> [Document section]:

--*--

Isometric illustration of a marketer managing ads across multiple platforms, representing programmatic buying across display, CTV and retail media

For about fifteen years, a lot of digital advertising leaned on one quiet assumption: that a small text file could follow a person around the web and tell advertisers who they were. The third-party cookie did the heavy lifting for targeting, frequency capping, and attribution. Marketers built whole strategies on top of it without thinking much about the foundation.

That foundation is gone. And the strange part is that programmatic advertising did not shrink when it left. It grew.

If you run an ecommerce brand or a growth team and you are trying to figure out what changed, this is the practical version. No jargon for its own sake, no pretending the old playbook still works. Here is where the money is going, what replaced the cookie, why the smart move with AI bidding is often to leave it alone, and where conversion work fits in.

Where the money actually went

Programmatic buying did not get smaller after the cookie deprecation conversation started. It got bigger. Global programmatic ad spend reached roughly $755 billion in 2025 and is projected to clear about $821 billion in 2026, which works out to close to 90 percent of all digital display spending (Stackmatix, DigitalApplied). In plain terms, programmatic is no longer a tactic inside digital advertising. It is most of digital advertising.

What did change is the mix. The fastest-growing category right now is retail media, the ad inventory you see on retailer sites and apps, which is expanding at roughly 34 percent year over year (Adtelligent). The fastest-growing channels are connected TV, the streaming inventory on smart TVs and devices, and digital audio. So while the total pie keeps growing, the slices are being redrawn. A brand that still thinks of programmatic as "banner ads on websites" is working from a map that is a few years out of date.

--*--

[Records]
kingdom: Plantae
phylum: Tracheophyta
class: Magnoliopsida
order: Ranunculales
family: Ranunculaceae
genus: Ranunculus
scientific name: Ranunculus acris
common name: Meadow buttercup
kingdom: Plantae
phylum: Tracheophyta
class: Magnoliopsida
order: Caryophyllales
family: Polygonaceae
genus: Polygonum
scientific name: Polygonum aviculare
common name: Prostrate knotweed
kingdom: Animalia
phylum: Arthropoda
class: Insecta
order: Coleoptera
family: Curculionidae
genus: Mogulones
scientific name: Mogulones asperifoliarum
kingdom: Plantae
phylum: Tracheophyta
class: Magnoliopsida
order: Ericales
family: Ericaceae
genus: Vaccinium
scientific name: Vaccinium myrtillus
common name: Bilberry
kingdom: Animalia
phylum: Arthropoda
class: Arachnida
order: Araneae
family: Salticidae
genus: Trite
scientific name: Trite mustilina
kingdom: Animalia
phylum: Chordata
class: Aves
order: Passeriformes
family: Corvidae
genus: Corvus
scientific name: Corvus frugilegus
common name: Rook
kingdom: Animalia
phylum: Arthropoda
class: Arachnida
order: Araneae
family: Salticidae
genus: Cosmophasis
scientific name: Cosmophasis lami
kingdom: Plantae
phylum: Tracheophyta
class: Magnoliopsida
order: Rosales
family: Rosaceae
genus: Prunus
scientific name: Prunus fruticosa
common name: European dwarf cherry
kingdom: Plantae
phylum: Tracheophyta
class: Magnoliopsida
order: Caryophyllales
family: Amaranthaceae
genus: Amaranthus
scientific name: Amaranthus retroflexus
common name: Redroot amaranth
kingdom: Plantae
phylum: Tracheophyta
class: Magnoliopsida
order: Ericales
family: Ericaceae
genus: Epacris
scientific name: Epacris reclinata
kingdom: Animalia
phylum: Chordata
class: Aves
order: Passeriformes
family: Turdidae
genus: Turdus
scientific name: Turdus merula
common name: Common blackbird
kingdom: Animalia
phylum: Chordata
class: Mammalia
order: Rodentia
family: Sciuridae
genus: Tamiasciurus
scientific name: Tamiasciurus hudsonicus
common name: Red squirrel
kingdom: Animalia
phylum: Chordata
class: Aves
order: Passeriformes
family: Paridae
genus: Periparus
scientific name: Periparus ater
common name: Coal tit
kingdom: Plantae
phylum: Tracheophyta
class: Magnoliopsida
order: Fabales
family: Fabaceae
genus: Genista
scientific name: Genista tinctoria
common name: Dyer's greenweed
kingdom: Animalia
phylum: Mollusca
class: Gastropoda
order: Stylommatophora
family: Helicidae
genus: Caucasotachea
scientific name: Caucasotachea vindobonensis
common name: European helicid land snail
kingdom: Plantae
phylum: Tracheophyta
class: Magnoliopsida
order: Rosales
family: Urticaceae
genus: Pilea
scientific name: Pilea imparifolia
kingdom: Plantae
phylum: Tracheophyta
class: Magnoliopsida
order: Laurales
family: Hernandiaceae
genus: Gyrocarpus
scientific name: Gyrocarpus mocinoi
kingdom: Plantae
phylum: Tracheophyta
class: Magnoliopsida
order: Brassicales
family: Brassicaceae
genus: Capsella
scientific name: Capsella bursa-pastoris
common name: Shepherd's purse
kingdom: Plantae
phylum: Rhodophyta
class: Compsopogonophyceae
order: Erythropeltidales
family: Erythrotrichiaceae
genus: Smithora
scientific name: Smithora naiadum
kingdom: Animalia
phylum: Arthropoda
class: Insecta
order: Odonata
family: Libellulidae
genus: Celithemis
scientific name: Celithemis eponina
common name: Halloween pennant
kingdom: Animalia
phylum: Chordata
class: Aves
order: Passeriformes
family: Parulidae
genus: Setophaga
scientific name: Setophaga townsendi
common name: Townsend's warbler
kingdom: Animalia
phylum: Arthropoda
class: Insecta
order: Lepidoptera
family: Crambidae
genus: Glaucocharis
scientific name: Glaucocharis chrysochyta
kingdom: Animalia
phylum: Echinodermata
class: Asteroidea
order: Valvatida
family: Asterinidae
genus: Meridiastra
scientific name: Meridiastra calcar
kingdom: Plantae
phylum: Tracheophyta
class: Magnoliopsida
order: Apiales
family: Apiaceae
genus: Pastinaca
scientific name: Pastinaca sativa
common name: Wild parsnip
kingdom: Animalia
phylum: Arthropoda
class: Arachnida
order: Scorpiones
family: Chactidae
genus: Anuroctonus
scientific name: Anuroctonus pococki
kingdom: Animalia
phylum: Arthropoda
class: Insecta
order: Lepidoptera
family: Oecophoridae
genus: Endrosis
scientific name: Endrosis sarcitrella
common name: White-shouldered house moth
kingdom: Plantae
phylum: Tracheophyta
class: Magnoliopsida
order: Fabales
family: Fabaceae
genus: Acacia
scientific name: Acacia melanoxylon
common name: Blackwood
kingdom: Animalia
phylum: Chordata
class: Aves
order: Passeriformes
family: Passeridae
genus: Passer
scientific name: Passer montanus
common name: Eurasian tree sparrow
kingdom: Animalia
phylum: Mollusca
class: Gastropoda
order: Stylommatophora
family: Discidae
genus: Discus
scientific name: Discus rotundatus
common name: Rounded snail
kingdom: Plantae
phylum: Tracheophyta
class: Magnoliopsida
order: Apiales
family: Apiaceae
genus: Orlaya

--*--

> [Exercise description]:
Can you update the passage of the programmatic advertising text that opens with the words containing "For about fifteen" and closes with "about the foundation.", putting "tracking cookie" in place of "third-party cookie"? These entries have no connection to the programmatic advertising text.

> [Final result]:
For about fifteen years, a lot of digital advertising leaned on one quiet assumption: that a small text file could follow a person around the web and tell advertisers who they were. The tracking cookie did the heavy lifting for targeting, frequency capping, and attribution. Marketers built whole strategies on top of it without thinking much about the foundation.